## What is required
Pick out every line below that contains the string "token", and copy each of those lines in full. Treat uppercase and lowercase as different.

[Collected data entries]
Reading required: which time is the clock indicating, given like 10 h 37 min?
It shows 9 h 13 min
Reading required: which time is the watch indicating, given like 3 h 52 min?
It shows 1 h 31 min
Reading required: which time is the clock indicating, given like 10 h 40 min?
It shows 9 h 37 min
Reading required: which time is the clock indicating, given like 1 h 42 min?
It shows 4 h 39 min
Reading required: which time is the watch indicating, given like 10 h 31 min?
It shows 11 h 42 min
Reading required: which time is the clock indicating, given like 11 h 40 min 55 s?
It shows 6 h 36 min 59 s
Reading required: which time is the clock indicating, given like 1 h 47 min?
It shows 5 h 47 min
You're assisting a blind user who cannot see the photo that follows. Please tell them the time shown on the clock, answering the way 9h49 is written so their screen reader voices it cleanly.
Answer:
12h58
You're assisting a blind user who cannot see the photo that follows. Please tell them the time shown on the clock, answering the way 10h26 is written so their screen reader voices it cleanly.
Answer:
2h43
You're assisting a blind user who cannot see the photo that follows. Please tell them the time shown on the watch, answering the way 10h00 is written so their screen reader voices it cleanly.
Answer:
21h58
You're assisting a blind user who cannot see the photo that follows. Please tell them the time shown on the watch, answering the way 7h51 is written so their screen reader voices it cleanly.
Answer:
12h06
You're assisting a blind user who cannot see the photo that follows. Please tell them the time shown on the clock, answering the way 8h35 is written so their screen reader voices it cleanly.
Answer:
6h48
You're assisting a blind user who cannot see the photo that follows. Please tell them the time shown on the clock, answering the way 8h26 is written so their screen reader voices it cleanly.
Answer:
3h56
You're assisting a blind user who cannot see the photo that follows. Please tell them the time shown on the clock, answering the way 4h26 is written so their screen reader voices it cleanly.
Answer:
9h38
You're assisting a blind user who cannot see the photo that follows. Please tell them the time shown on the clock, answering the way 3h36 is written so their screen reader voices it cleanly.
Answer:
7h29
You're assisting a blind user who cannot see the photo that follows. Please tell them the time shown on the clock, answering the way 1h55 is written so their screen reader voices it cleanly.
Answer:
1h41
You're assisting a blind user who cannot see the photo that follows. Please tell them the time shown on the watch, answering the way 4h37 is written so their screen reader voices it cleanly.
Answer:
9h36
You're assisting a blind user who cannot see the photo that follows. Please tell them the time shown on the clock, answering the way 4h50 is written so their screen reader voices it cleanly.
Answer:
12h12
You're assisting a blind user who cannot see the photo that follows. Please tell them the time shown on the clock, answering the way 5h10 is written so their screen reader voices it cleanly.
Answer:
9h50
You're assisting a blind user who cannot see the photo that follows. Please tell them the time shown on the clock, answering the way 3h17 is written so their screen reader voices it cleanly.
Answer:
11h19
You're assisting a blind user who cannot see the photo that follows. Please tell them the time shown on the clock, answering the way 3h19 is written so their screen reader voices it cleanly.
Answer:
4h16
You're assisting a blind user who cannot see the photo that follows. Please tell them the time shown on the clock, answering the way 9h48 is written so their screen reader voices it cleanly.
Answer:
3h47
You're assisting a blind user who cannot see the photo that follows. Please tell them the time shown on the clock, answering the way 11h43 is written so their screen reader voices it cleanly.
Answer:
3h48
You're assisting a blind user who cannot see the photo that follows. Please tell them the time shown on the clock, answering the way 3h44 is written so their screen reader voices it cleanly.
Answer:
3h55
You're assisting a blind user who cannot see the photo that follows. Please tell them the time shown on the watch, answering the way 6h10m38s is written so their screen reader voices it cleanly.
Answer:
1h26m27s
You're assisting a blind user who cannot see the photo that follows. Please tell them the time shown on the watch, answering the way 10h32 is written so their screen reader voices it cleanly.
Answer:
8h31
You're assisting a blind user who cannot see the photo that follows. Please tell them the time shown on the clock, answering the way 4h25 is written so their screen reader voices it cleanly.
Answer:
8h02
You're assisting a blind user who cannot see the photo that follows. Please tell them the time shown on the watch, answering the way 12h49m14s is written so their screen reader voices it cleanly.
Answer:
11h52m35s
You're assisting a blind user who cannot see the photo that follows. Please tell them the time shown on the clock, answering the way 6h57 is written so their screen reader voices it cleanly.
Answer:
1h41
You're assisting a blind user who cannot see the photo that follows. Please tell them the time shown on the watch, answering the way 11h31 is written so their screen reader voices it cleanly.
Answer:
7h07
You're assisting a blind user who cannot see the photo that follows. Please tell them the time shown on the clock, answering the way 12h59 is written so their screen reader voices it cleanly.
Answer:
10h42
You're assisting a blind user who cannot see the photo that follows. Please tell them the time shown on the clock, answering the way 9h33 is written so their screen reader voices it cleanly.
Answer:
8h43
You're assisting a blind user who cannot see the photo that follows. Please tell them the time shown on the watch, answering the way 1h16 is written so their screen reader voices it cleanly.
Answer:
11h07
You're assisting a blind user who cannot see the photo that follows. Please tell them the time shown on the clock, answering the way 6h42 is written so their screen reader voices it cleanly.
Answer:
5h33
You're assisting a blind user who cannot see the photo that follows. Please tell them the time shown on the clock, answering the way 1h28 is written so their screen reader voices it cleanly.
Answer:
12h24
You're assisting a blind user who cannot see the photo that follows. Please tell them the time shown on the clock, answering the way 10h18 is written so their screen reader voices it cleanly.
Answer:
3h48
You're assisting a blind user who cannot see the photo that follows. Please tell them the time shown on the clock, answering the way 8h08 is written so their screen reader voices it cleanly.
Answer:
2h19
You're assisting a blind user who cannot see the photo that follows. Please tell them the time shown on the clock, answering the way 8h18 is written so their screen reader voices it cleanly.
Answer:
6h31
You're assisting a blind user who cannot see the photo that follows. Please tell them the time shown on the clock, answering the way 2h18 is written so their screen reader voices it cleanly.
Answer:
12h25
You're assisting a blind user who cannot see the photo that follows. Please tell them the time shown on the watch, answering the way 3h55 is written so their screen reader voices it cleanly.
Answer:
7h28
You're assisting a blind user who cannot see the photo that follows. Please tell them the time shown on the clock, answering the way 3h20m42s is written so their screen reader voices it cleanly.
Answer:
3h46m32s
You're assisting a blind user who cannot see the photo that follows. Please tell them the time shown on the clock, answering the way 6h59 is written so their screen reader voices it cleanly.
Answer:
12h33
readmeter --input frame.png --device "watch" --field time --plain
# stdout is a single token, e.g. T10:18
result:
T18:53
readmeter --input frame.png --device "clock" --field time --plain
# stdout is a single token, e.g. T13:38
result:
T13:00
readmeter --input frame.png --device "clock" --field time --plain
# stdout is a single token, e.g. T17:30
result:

## Reply
# stdout is a single token, e.g. T10:18
# stdout is a single token, e.g. T13:38
# stdout is a single token, e.g. T17:30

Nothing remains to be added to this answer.